Mindy and I were passing through North Carolina when we noticed a tweet announcing that the creator of Veggie Tales was speaking nearby. We were excited to have the opportunity to hear him at a chapel address that was open to the public. The chapel where Vischer spoke has a certain historical significance: among other things, it's where Billy and Ruth Graham were married.
We're longtime fans of Vischer's work. Veggie Tales were among the few Christian kids' entertainments (along with Jungle Jam) that didn't drive us to smash the tape deck or VCR with heavy objects. As a youth pastor, I found I could use Veggie Tales for the edification and amusement of junior high and high school students, and as a writer of children's fiction (the Bill the Warthog series), I've learned much from his work.
Vischer spoke passionately about the need for students to pursue the arts for God's glory, even if it didn't lead to financial gain.
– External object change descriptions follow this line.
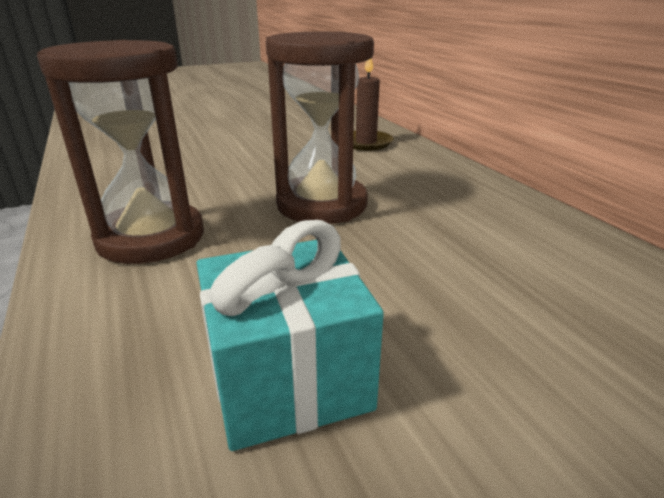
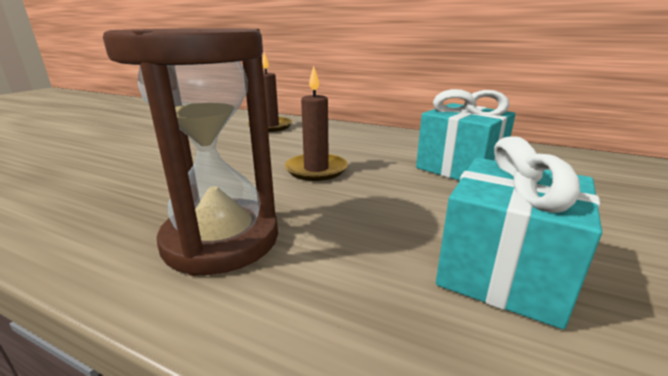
camera: 40 degrees left, 5 degrees down
brown hourglass [266,32,374,224] -> brown candle [285,66,348,181]
none -> turquoise gift [416,89,516,181]

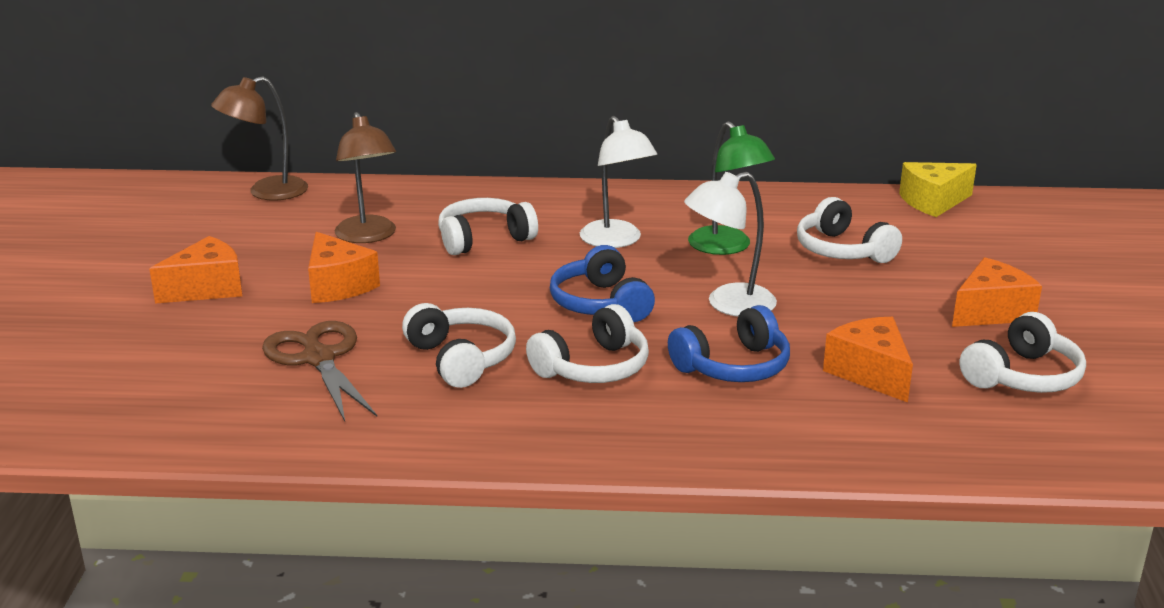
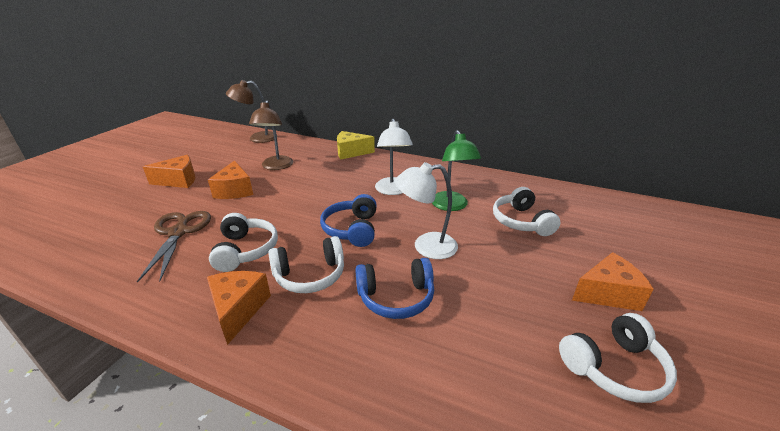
camera: 20 degrees right, 5 degrees up
white headphones [438,198,538,255] -> none
orange cheese [823,317,913,403] -> orange cheese moved to [207,271,271,345]
yellow cheese [899,162,977,217] -> yellow cheese moved to [337,131,375,159]

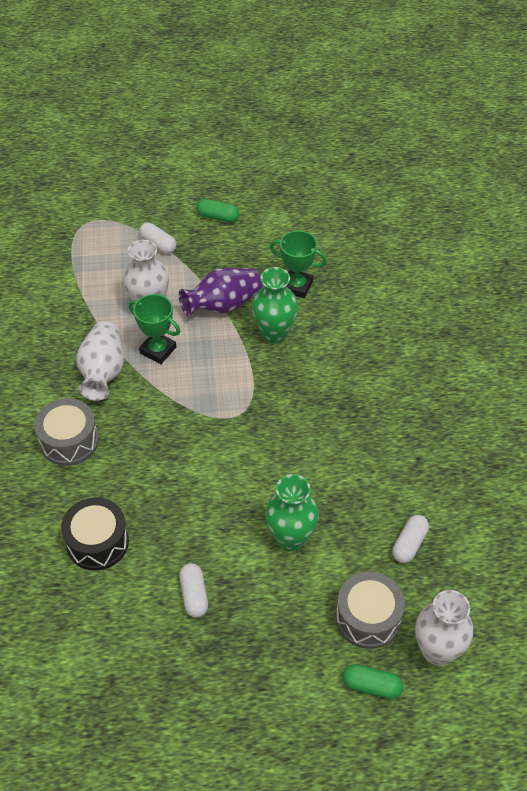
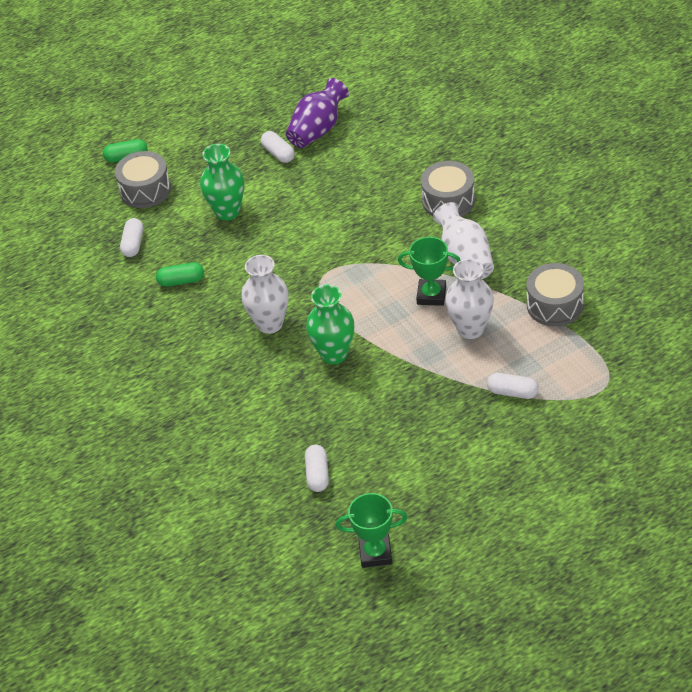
camera: 160 degrees right, 5 degrees down
black drum [61,497,129,571] -> none
purple vase [179,268,263,316] -> purple vase moved to [286,78,349,148]
green capsule [196,199,239,223] -> green capsule moved to [156,262,204,287]
green trophy [270,231,327,298] -> green trophy moved to [336,493,408,568]
white vase [415,590,473,665] -> white vase moved to [241,255,289,334]
none -> white capsule [305,445,329,492]
none -> grey drum [527,263,584,327]

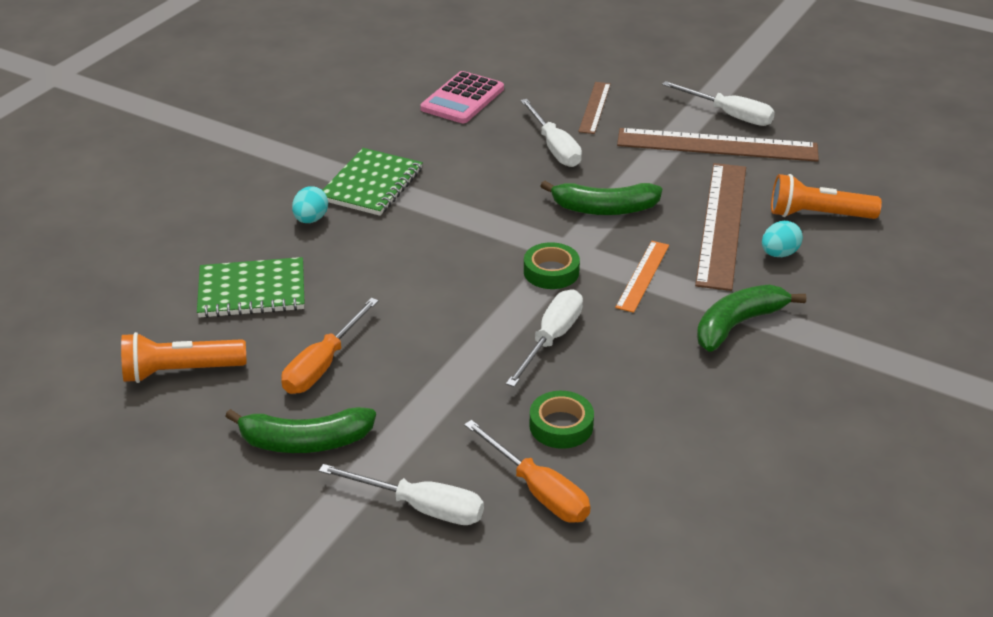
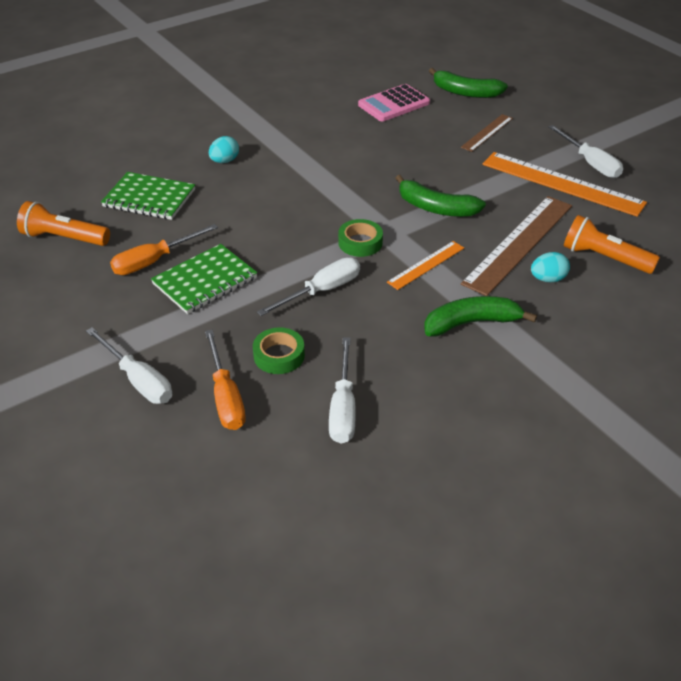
camera: 25 degrees right, 5 degrees up
green banana [225,407,376,453] -> green banana moved to [429,68,508,98]
green notebook [323,148,423,216] -> green notebook moved to [151,244,257,314]
white screwdriver [520,99,582,167] -> white screwdriver moved to [329,337,356,444]
brown ruler [617,128,819,162] -> orange ruler [482,152,647,217]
Plenty of waiters in New York are there to be actors, waitresses in Nashville are there to be songwriters and valets in Hollywood arethere to be film directors. Christians need to have that same passion for their craft rather than giving up when they don't become successful immediately.
Vischer acknowledged that the Church is God's fundamental instrument for God's work in the world, but he sees himself as an equipper of the Church ("like a pew manufacturer"). He said, "Like Liam Neeson, I have a special set of skills; I'm a computer animator," and he wants to use his skills for God's Kingdom. For instance, a number of churches are using his "What's in the Bible?" series for Sunday School classes.
When Vischer speaks, he is very honest about his personal, professional, and spiritual struggles. That testimony of God's work in his life contributes to the Kingdom as powerfully as his cartoons and his podcasts. Nothing silly about that at all.